A Little Bit of Bread and No Cheese
This is a game that recreates the struggles of a medieval village to work together, to farm together, and to raise their families. It is a game about survival.
I wanted this game to achieve two things.
- The players had to have their own skin in the game. If they did not deploy their resources well their families might starve and get ill and possibly die. To enable this I designed a resource allocation game.
- I didn’t want a game just about optimal resource deployment. I also wanted a game that reflected the other issues of the medieval farmers. They lived and worked as a community. Players would need to cooperate, to dispute, to gossip, to bicker and to trade.
So how did the game actually go?
In a nutshell I made a big mistake with the numbers. The villagers consumed more food than they could produce and they were going to starve. During the game we fixed a few immediate problems so we were able to play four turns (seasons) and completed the year.
This made game unsatisfying for the players as they could not avoid starvation. My poor maths deprived them of agency in the game.
In my defence I had attempted to work from real numbers – there are sources giving how many bushels of grain each person requires to live, how much things cost and yield ratios for grain. What I failed to do was to play a few turns through myself and test that they were giving a reasonable result. My apologies to the players for this.
My main concern since the first game in 2015 was make the game playable. To that end I changed the main resource allocation system three times the week before the game. I kept on downsizing and simplifying the system to make it playable. I was worried that I was throwing too many little decisions, too many silly little things at the players. For example in the first iteration I had 4 crops and 5 animal types. By the third iteration I had 3 crops, and 2 animal types.
I succeeded in making the game playable. We quickly played four turns and after the first turn the players were quite happily going through the order of play without asking me for guidance.
The problem was I never gave myself time to retest the numbers in each new iteration of the system. And the numbers got screwed.
Highlights of the game
Mukul’s character getting married to Chrissy’s teenage daughter. This was my intention for his character. He was a wealthy bachelor. He needed a wife to help him run the farm and I had included several women of marriageable age in the other players families. Mukul got married for authentic medieval reasons; he needed a good woman to run his household.
John Rutherford struggled with his poor Cottar who was designed to be the player who needed to sell his labour. He did not farm enough land to feed his family. I also gave him a lot of animals to make cheese and meat with. John worked out that he could cart his cheese to the local town and sell it and then buy food.
John also creatively played a card that enabled John to fence his sheep (illegally). He chose to do this on Mukul’s land. This was entirely a trap for Mukul. The punishment would fall on Mukul. I think John did this just to annoy Mukul or get revenge for some slight or slander earlier in the game.
We had a disupute over a shared furlong. Two players had to share the farming burden for one strip and when the harvest came they had a dispute how to split the crop. A very common medieval problem.

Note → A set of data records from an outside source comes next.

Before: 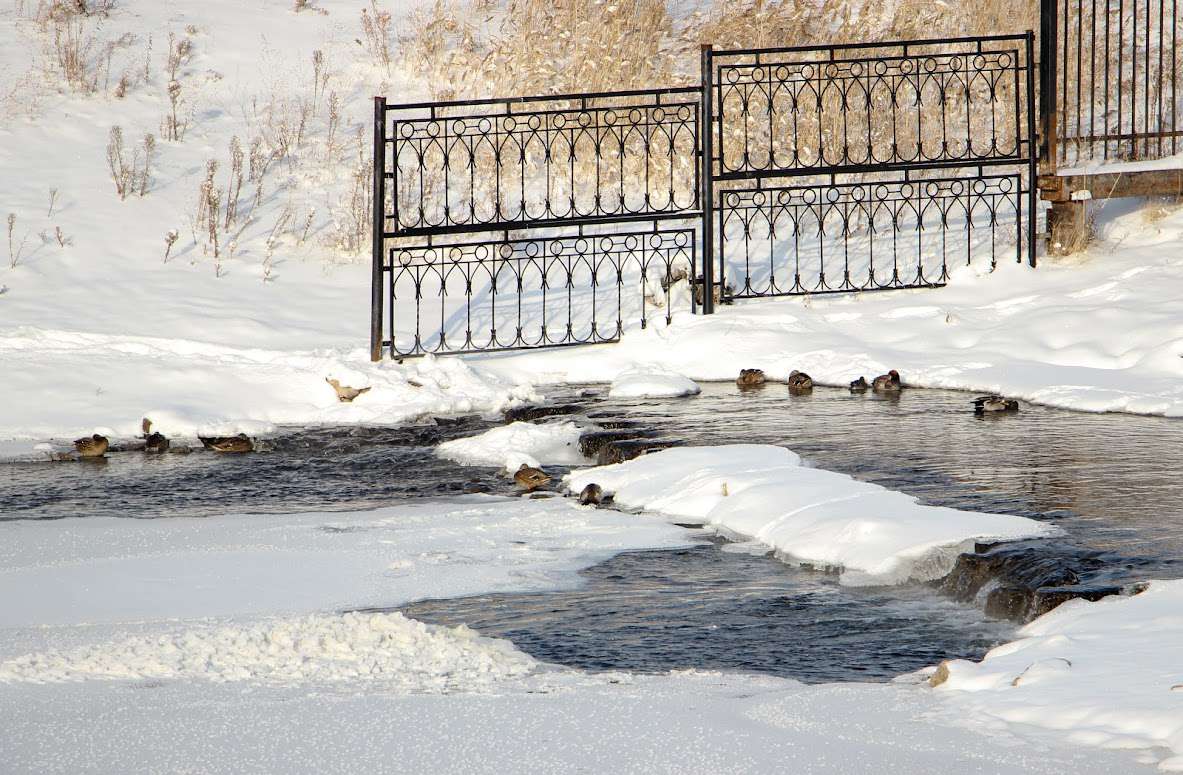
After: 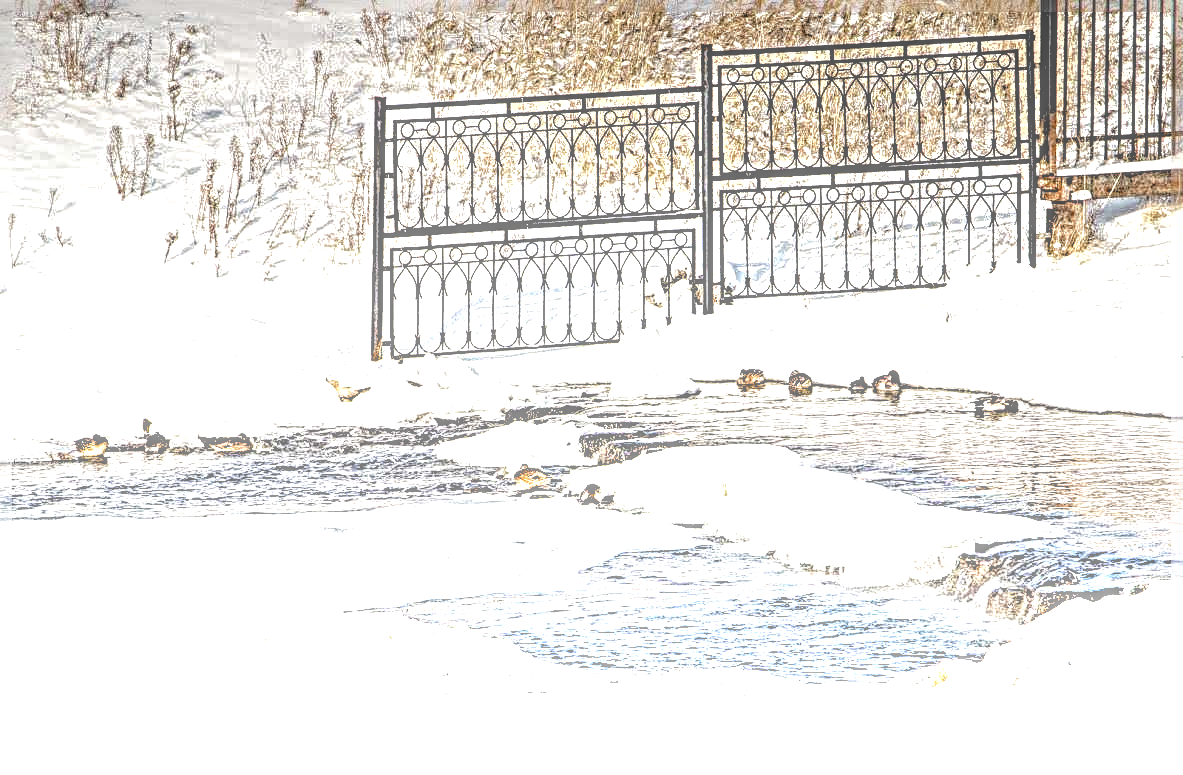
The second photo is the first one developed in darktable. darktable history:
graduated density: density -3.9 EV
exposure: compensate highlight preservation false
local contrast: highlights 20%, shadows 30%, detail 200%, midtone range 0.2
sharpen: radius 6.3, amount 1.8, threshold 0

They appealed to the Bailiff who for a fee was prepared to make a judgment. They came to an out of court settlement.
Briefings and Roles
After the game I had a critical think about the player roles. I designed each family to have certain abilities that would enable them to interact in a meaningful way in the game. For example Chrissy’s character was a rich farmer who needed more labour to get all her land’s farmed and there were two other players who had surplus labout to sell.
What I failed to do was write overt briefings. Each family had a lack of some resources and needed to cooperate with other players to obtain them. Nobody was self-sufficient in everything. I wanted them to work out their role in the village from analysing their situation through game play. The problem with this approach is that the players have to grasp a new game system – hard enough – and then analyse what their role in the village is. Why not just write a brief telling them they are the rich bachelor and are looking for a wife AND design their circumstances.
All card play is both open and hidden
I think this was a great idea. One of the things I will keep in the game.
In a village community everyone eventually gets to know all your secrets. To reflect this I gave all players “player cards” and told them they could play them at the start of the turn. Cards are played face down and the player announces what the card does. This can be truthful, near to truth or an outright fabrication. At any point during the game any other player can turn the cards over and read them.
Few want to challenge the other players – they will retaliate in kind. Some players didn’t want to appear they did not trust the other player. So players wait for the card player to be distracted and then look at the card.
So all things will eventually come out.
The only character who cannot turn the cards over was the bailiff, played by me as the game organiser. Other players could of course tell me what the cards really said.
The numbers certainly need sorting out. This is a trivial thing. I have now revisted my spreadsheets and found an error – I had forgotten that grain is 5 times as nourishing (in calories) per litre than peas and beans. This is why production was not meeting consumption. A simple fix.
But I am still concerned about the dominance of the resource allocation game over the more interesting player interaction. I can further improve the playbility of the game. I am also thinking about removing some parts of the game entirely.
It is all about balance.
I want a resource allocation game to give the players meaningful decisions to take. Their circumstances in the game need to drive them to cooperate, to sell their labour, or to break some local laws to gain an advantage. But I don’t want the game number crunching or the need to shift tokens from one board to another to distract the players. They need to pay attention to the farming; and to have time to interact. Yet if they get the farming wrong, they will starve.